Your task is to give the number of lines below that contain "timescale". Give no other text.

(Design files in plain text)

● ● ● ● ● ● ●

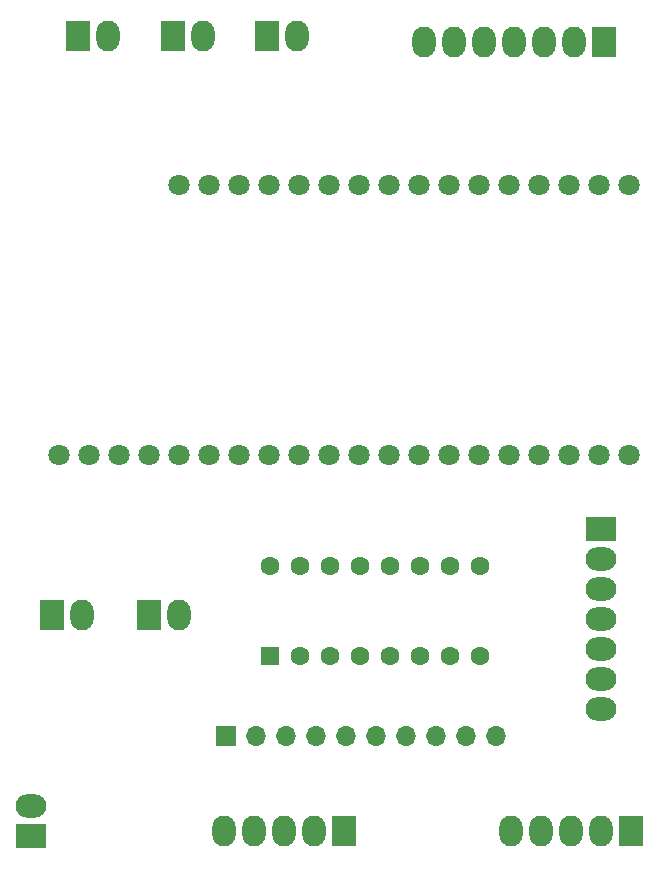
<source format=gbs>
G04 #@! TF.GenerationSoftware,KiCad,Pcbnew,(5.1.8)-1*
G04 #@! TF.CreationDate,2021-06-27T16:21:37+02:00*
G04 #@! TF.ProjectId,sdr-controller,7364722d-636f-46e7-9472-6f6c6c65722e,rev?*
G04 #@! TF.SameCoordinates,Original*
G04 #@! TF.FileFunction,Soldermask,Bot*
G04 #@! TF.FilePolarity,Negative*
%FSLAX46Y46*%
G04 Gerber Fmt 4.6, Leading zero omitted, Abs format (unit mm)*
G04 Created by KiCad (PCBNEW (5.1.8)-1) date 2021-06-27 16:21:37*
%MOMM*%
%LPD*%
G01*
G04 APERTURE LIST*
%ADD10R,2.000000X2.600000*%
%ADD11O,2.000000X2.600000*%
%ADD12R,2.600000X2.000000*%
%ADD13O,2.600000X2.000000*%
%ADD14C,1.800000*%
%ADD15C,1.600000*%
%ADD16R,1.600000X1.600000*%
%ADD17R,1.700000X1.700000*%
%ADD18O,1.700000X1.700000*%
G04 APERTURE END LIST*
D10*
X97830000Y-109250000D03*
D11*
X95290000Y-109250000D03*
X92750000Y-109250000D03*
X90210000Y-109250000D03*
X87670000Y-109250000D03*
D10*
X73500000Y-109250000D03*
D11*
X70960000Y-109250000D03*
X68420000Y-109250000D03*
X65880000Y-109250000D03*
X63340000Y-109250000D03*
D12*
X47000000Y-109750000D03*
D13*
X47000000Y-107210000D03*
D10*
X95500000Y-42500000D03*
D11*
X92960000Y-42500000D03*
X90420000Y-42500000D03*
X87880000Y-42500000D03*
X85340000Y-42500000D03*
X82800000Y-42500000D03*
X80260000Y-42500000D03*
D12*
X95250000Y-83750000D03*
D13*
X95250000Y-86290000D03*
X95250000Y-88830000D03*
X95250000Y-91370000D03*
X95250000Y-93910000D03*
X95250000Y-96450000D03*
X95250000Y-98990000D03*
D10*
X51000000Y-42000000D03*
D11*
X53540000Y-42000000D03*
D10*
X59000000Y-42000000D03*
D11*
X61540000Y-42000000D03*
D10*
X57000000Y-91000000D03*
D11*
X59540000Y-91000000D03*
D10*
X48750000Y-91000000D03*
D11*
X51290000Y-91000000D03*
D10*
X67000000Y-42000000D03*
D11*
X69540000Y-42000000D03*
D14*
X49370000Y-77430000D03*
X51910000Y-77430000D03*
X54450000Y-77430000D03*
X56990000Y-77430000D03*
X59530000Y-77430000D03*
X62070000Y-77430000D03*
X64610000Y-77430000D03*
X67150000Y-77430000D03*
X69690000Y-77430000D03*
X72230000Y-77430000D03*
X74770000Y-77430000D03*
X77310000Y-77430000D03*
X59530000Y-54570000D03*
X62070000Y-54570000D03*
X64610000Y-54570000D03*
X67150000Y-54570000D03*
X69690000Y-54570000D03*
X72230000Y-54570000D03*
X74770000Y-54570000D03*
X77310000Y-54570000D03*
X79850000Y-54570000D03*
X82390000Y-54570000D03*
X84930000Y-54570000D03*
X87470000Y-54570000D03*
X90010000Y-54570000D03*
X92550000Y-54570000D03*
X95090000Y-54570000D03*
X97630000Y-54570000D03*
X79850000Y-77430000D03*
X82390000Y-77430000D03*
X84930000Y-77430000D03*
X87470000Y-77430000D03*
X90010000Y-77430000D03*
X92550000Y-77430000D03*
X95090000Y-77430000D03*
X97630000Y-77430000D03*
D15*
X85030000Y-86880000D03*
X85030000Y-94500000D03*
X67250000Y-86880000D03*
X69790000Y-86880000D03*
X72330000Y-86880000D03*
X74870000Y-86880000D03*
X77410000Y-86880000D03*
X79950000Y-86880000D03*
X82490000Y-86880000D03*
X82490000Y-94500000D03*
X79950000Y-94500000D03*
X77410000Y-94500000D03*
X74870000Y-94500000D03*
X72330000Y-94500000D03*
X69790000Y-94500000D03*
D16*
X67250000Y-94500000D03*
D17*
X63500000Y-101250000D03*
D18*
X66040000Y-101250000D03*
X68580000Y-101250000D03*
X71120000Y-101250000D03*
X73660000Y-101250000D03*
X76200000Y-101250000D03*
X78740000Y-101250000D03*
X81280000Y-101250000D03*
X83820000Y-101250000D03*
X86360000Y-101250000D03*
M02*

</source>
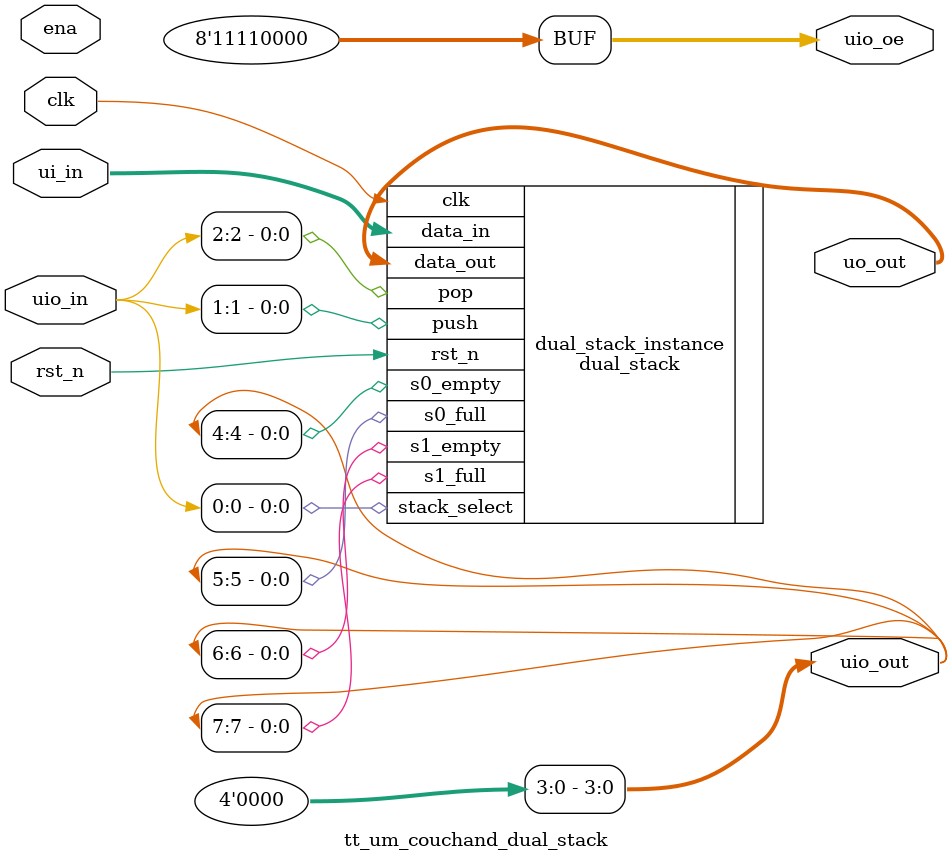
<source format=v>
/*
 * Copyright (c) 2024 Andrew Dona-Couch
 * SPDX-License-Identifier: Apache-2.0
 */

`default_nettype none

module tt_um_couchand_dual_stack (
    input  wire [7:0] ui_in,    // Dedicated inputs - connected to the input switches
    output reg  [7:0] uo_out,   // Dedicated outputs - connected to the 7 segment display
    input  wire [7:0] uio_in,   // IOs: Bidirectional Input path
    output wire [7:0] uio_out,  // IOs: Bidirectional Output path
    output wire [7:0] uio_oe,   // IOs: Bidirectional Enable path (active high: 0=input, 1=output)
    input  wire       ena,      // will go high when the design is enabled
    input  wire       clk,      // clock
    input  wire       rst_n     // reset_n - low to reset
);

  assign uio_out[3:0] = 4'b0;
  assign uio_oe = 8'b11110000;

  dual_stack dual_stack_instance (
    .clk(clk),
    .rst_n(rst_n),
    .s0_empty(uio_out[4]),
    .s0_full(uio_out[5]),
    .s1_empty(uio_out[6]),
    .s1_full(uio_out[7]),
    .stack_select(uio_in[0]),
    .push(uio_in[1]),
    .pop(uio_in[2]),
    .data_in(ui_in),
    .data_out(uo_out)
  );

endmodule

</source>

● ● ● ● ● ● ●

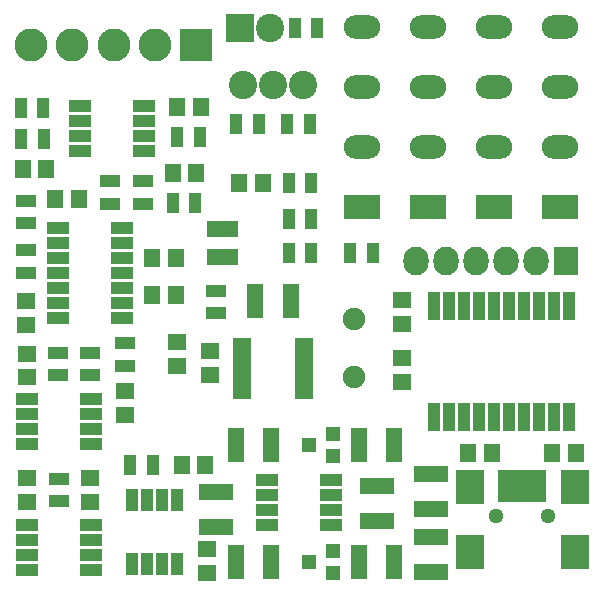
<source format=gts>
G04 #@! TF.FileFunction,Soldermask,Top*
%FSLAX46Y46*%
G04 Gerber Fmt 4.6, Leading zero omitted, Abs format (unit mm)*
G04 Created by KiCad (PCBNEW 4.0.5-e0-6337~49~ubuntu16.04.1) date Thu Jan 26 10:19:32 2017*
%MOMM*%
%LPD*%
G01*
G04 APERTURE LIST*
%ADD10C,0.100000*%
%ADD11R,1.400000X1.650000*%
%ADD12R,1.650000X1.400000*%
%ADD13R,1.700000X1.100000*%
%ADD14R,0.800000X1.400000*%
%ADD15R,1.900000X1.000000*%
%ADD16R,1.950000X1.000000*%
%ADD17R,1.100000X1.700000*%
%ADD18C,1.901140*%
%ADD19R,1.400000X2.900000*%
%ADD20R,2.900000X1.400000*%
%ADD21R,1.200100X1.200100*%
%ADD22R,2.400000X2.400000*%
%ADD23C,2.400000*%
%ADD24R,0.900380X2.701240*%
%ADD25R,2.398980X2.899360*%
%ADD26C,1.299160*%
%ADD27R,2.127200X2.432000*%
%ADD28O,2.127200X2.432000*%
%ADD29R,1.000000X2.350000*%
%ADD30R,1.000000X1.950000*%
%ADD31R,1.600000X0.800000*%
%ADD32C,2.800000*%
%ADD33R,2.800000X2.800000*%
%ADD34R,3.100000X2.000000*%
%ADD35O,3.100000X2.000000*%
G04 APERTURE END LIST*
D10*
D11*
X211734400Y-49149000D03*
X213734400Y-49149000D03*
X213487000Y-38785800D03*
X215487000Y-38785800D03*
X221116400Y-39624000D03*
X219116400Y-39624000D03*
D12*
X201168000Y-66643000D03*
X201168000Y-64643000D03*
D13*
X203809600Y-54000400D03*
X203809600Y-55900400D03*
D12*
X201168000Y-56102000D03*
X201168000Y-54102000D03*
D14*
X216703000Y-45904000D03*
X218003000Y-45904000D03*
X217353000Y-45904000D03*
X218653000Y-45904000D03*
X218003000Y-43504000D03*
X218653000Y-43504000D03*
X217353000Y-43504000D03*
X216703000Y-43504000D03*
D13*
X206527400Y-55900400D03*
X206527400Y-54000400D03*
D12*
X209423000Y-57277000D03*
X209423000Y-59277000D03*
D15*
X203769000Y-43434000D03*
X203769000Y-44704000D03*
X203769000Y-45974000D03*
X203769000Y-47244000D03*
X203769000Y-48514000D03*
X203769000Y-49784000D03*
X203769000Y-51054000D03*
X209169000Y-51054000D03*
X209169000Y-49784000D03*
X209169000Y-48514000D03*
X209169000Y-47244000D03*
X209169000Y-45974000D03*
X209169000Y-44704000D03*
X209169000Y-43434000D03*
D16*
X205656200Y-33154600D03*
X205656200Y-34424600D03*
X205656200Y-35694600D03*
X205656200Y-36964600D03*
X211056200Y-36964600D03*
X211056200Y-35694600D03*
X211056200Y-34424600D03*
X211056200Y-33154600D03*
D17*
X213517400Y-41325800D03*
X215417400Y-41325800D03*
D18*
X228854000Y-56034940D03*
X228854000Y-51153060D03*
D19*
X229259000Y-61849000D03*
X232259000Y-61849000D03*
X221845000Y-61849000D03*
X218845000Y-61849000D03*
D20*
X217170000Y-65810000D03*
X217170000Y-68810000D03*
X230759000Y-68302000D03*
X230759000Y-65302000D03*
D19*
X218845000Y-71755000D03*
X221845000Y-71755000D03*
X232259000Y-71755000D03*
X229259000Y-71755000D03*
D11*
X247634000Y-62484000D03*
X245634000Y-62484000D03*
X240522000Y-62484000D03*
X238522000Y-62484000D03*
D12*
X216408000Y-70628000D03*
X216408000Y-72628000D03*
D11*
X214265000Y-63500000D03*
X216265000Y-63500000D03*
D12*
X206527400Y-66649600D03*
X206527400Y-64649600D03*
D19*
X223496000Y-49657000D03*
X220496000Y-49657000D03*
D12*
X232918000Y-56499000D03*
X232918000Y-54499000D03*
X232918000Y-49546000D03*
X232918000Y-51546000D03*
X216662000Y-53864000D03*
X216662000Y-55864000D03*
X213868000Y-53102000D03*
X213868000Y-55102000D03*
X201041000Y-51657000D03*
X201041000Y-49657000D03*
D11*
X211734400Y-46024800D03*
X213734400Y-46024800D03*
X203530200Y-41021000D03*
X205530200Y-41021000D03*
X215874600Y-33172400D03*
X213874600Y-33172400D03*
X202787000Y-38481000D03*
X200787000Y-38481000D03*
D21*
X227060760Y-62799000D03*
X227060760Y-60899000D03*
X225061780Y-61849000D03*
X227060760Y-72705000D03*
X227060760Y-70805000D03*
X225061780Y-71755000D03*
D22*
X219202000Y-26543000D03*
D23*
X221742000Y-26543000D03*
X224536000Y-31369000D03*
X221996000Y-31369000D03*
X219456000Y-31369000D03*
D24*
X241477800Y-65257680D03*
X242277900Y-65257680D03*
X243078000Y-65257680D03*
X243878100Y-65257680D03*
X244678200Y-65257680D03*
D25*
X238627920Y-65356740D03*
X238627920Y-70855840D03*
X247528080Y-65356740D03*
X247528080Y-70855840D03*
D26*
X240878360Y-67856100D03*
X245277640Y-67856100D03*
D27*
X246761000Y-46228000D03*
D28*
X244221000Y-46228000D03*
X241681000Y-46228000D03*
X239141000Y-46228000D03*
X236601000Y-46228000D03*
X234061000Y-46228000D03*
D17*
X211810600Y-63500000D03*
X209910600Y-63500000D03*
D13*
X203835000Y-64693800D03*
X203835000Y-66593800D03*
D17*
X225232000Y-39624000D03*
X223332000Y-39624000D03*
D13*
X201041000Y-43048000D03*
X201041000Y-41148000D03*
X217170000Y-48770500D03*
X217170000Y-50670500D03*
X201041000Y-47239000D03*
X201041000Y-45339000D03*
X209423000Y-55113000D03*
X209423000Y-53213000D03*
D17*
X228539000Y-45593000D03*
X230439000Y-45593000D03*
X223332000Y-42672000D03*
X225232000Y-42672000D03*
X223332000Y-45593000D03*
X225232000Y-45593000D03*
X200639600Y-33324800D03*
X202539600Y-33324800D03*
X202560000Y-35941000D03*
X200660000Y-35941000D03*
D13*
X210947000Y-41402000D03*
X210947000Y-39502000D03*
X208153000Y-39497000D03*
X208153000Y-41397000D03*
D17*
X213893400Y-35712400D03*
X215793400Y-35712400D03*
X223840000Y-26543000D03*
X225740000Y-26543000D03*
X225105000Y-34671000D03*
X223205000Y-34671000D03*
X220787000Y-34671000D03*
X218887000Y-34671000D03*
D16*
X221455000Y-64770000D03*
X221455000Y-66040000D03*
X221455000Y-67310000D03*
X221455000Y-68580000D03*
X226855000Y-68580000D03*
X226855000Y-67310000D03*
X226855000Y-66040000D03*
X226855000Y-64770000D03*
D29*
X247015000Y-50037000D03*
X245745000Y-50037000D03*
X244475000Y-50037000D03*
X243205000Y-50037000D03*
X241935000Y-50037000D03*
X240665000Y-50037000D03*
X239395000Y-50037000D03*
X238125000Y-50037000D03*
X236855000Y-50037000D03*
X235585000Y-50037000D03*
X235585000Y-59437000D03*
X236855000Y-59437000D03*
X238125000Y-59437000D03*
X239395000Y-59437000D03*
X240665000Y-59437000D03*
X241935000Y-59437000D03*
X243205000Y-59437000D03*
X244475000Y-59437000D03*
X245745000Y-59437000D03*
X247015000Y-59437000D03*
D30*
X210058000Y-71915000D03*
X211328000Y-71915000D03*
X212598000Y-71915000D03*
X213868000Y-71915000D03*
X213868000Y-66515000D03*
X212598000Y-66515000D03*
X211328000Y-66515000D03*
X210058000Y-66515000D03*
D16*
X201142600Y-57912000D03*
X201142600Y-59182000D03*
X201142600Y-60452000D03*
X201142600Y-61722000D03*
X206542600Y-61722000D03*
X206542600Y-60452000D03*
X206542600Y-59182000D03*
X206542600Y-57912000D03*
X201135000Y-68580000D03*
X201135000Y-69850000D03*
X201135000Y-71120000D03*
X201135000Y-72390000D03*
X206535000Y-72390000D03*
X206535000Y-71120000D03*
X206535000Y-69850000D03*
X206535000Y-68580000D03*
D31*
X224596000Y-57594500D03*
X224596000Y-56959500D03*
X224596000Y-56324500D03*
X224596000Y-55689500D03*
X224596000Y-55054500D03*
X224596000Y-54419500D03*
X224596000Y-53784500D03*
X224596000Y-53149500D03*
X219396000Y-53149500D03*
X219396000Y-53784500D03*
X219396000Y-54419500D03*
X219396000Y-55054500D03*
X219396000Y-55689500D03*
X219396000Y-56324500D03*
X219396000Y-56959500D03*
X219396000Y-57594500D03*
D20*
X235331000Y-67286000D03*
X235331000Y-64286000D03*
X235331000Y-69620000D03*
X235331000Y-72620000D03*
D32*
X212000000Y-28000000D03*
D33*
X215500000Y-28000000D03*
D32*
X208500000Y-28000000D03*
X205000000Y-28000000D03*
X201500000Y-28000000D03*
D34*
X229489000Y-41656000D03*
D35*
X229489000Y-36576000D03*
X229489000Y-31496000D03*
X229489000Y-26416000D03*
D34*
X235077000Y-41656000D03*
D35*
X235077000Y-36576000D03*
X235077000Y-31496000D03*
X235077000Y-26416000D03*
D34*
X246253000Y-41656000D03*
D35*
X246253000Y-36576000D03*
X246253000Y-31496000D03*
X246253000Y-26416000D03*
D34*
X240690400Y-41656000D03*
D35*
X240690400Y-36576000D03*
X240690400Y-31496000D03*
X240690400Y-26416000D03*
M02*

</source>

● ● ● ● ● ● ●

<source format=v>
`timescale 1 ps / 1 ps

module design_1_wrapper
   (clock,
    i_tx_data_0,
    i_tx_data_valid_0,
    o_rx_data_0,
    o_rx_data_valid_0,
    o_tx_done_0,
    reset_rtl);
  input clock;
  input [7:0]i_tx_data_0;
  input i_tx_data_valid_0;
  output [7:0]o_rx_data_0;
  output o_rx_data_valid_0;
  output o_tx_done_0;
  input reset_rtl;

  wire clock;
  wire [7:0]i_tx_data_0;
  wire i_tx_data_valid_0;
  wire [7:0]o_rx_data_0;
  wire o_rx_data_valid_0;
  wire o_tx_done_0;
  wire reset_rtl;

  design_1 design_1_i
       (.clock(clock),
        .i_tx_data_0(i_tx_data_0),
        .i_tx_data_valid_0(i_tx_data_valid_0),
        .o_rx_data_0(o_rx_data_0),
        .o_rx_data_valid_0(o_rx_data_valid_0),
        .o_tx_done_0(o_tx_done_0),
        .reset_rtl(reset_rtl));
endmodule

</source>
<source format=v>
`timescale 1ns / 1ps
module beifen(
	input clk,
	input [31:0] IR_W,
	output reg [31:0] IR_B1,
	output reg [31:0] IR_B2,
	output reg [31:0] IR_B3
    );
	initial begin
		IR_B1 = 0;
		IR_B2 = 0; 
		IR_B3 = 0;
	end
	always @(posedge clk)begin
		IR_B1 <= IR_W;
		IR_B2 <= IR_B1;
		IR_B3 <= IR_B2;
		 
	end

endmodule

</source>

● ● ● ● ● ● ●

Solution below - 2